> [DIRECTIVE] Which lines run from the one containing "Please call to confirm availability." through the last line of the records? Copy them exactly, leaving pictures out.

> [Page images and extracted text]
+---+

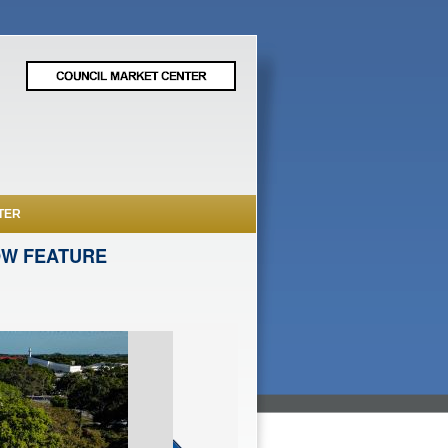
TER
OW FEATURE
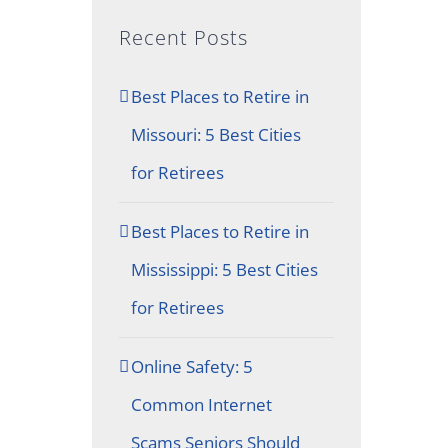
Recent Posts
Best Places to Retire in
Missouri: 5 Best Cities
for Retirees
Best Places to Retire in
Mississippi: 5 Best Cities
for Retirees
Online Safety: 5
Common Internet
Scams Seniors Should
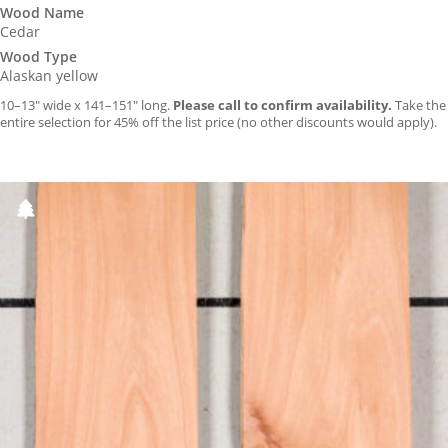
Wood Name
Cedar
Wood Type
Alaskan yellow
10–13″ wide x 141–151″ long.
Please call to confirm availability.
Take the
entire selection for 45% off the list price (no other discounts would apply).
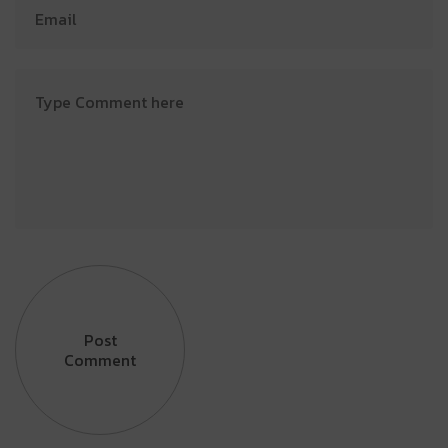
Post
Comment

+---+

> [TASK RESPONSE]
Please call to confirm availability.
Take the
entire selection for 45% off the list price (no other discounts would apply).
Post
Comment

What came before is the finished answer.